__Provided data__:
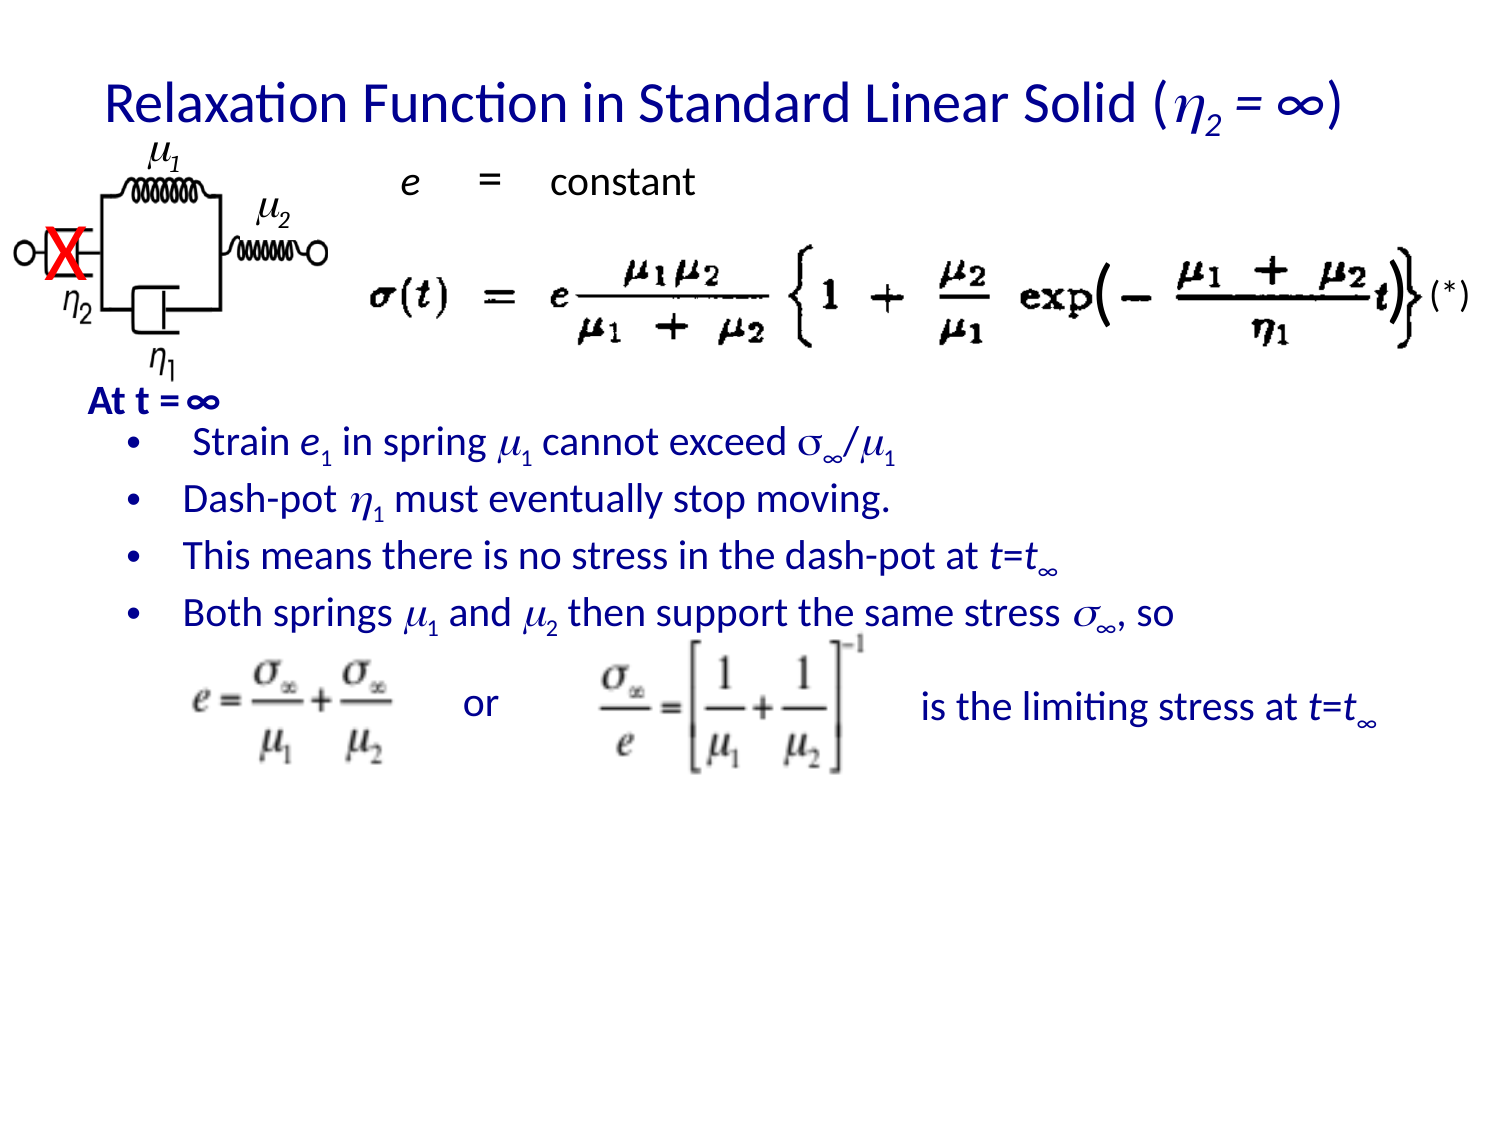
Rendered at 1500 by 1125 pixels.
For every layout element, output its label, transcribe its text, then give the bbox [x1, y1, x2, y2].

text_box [6, 112, 329, 385]
text_box At t = ∞ [72, 394, 236, 431]
title Relaxation Function in Standard Linear Solid (h2 = ∞) [66, 23, 1382, 185]
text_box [187, 636, 398, 768]
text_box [363, 231, 1487, 354]
text_box or [448, 667, 515, 732]
text_box is the limiting stress at t=t∞ [905, 671, 1393, 744]
text_box e = constant [385, 138, 809, 213]
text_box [594, 623, 872, 779]
text_box Strain e1 in spring m1 cannot exceed s∞/m1 Dash-pot h1 must eventually stop moving. This means there is no stress in the dash-pot at t=t∞ Both springs m1 and m2 then support the same stress s∞, so [111, 406, 1200, 649]
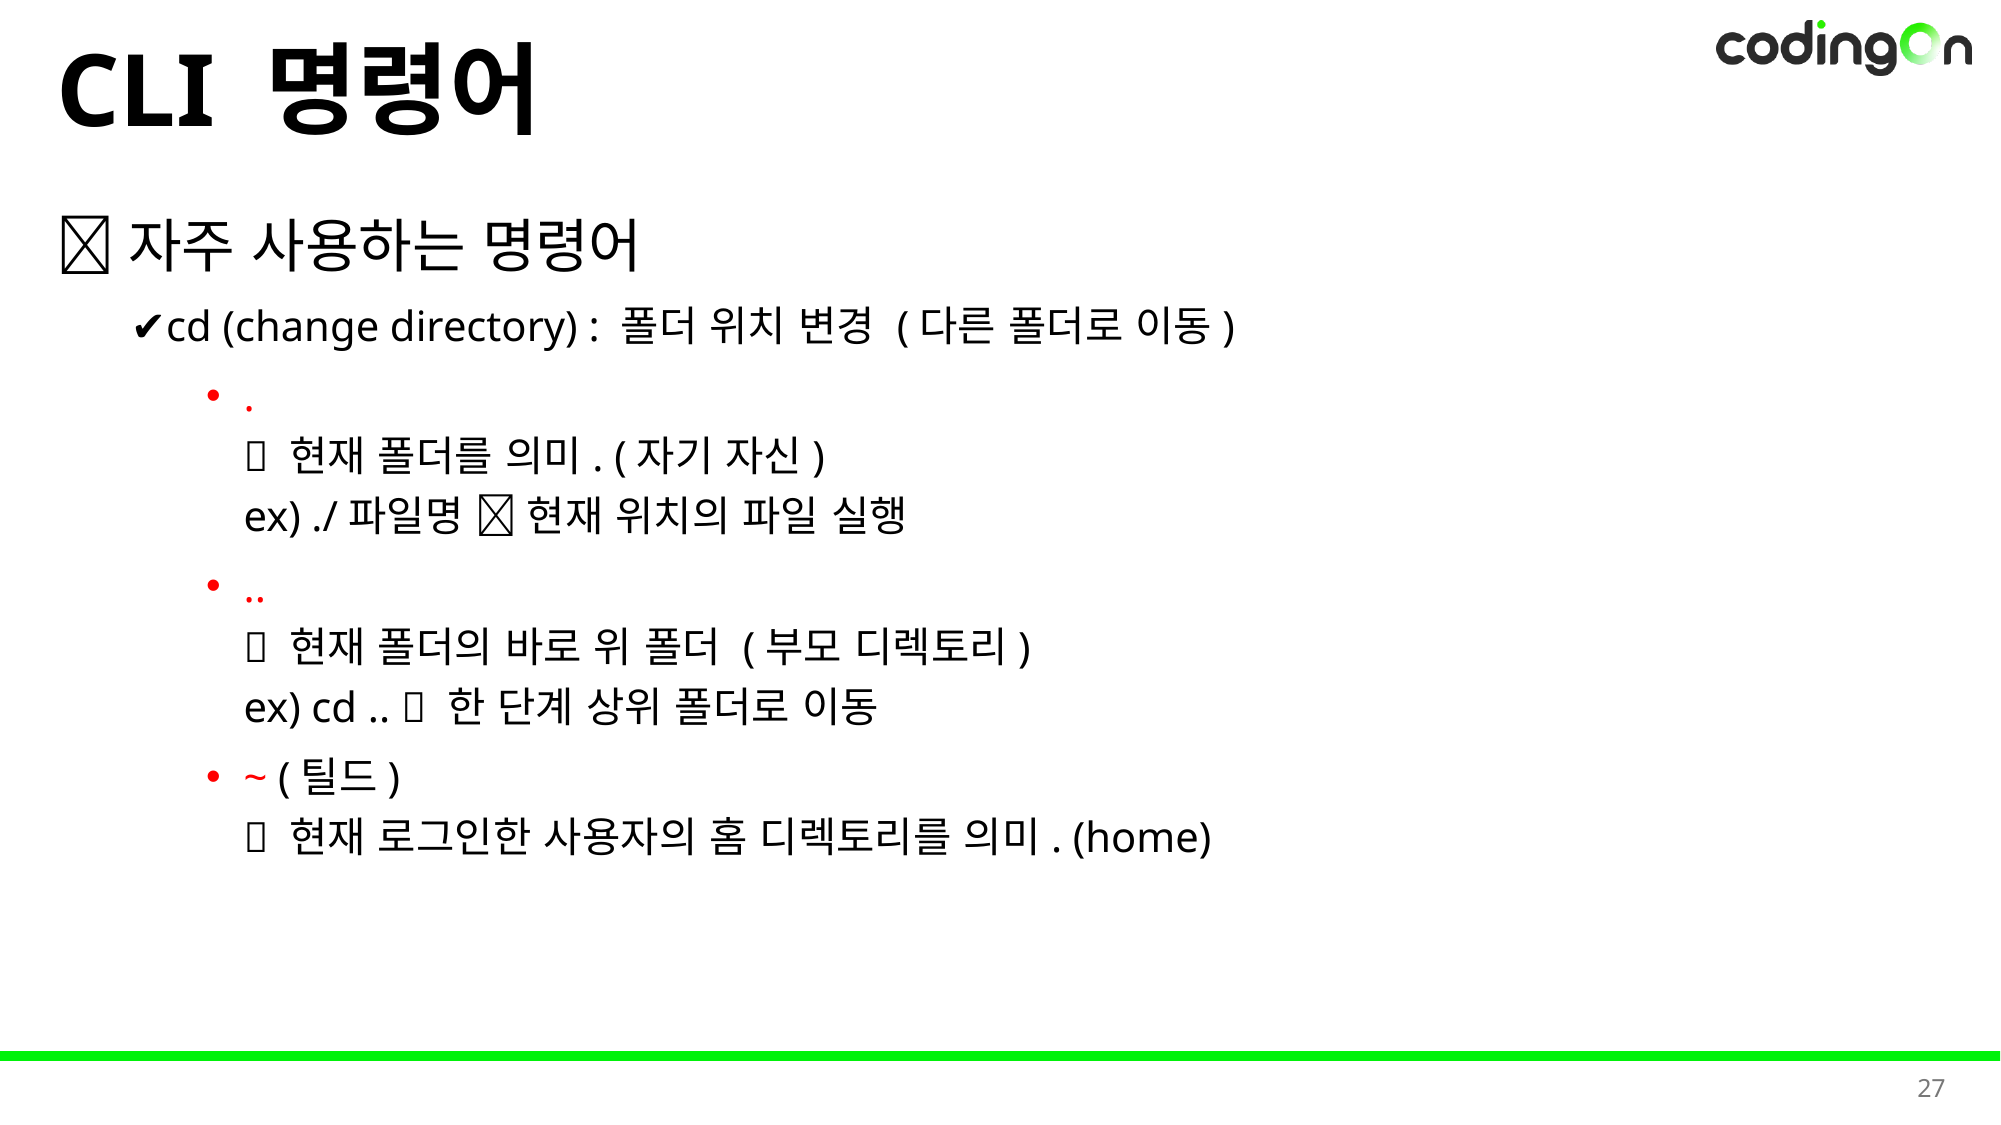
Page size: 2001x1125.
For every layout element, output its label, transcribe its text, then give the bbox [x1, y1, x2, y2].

list ✅자주 사용하는 명령어 ✔️cd (change directory) : 폴더 위치 변경 (다른 폴더로 이동) .  현재 폴더를 의미. (자기 자신) ex) ./파일명  현재 위치의 파일 실행 ..  현재 폴더의 바로 위 폴더 (부모 디렉토리) ex) cd ..  한 단계 상위 폴더로 이동 ~ (틸드)  현재 로그인한 사용자의 홈 디렉토리를 의미. (home) [41, 188, 1767, 995]
picture [1767, 20, 1972, 76]
slide_number 27 [1510, 1059, 1961, 1120]
text_box CLI 명령어 [41, 0, 1767, 188]
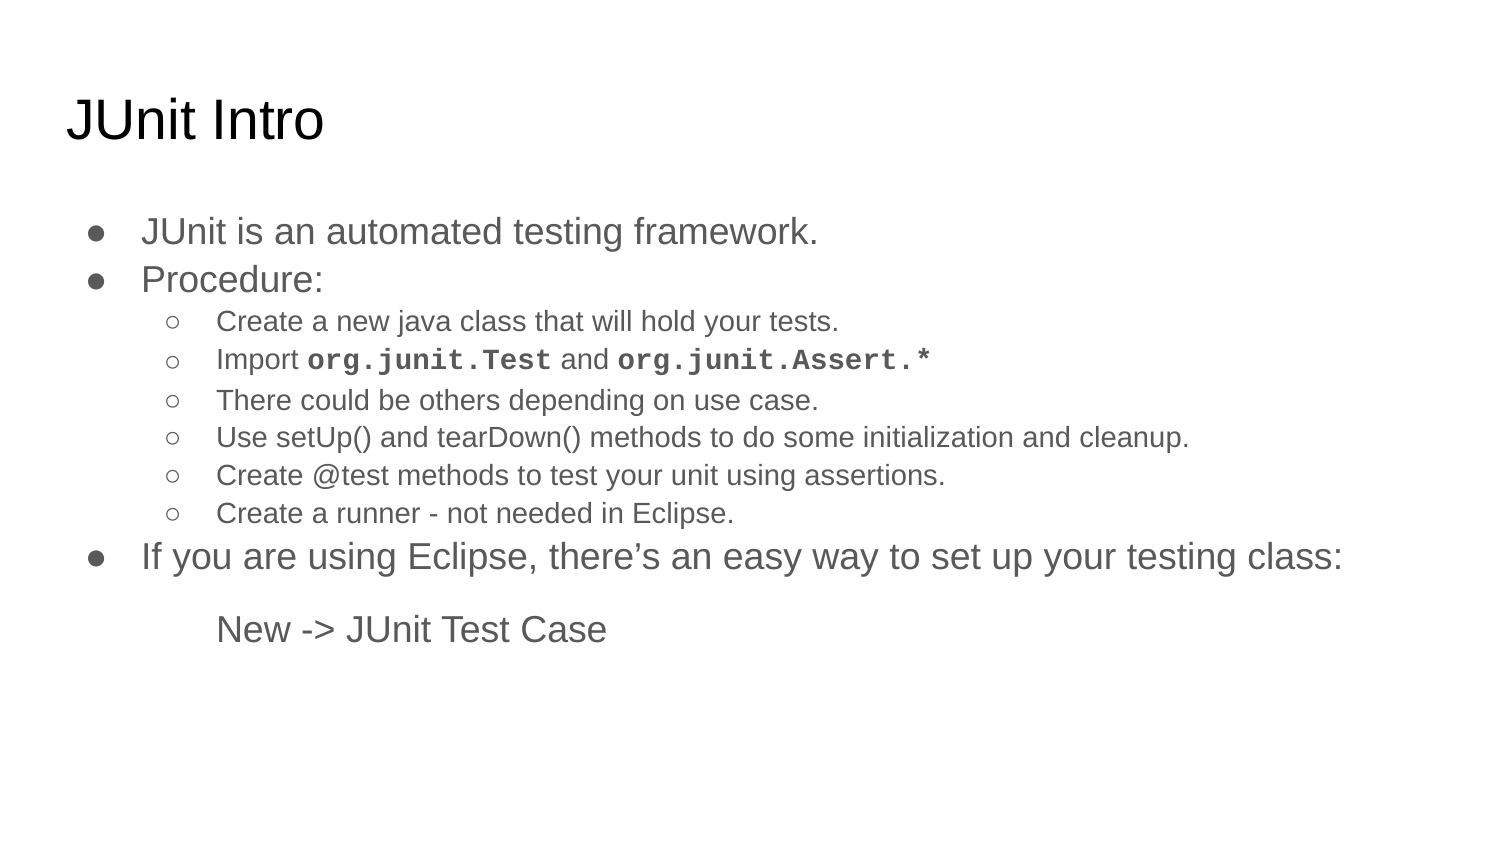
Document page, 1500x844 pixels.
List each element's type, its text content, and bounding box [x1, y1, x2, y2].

__Task objective__: Wherever a picture appears in the data, please drop it and retype the rest exactly.

__Result below__:
Rendered at 1500 by 1125 pixels.
For every layout element, output its label, transcribe its text, then give the bbox [x1, y1, x2, y2].

text_box [6, 112, 329, 385]
text_box At t = ∞ [72, 394, 236, 431]
title Relaxation Function in Standard Linear Solid (h2 = ∞) [66, 23, 1382, 185]
text_box [187, 636, 398, 768]
text_box [363, 231, 1487, 354]
text_box or [448, 667, 515, 732]
text_box is the limiting stress at t=t∞ [905, 671, 1393, 744]
text_box e = constant [385, 138, 809, 213]
text_box [594, 623, 872, 779]
text_box Strain e1 in spring m1 cannot exceed s∞/m1 Dash-pot h1 must eventually stop moving. This means there is no stress in the dash-pot at t=t∞ Both springs m1 and m2 then support the same stress s∞, so [111, 406, 1200, 649]
Page size: 2001x1125.
For every layout element, output its label, transcribe its text, then give the bbox [x1, y1, x2, y2].

list ✅자주 사용하는 명령어 ✔️cd (change directory) : 폴더 위치 변경 (다른 폴더로 이동) .  현재 폴더를 의미. (자기 자신) ex) ./파일명  현재 위치의 파일 실행 ..  현재 폴더의 바로 위 폴더 (부모 디렉토리) ex) cd ..  한 단계 상위 폴더로 이동 ~ (틸드)  현재 로그인한 사용자의 홈 디렉토리를 의미. (home) [41, 188, 1767, 995]
picture [1767, 20, 1972, 76]
slide_number 27 [1510, 1059, 1961, 1120]
text_box CLI 명령어 [41, 0, 1767, 188]
Document page, 1500x844 pixels.
List each element's type, its text content, and bounding box [x1, y1, x2, y2].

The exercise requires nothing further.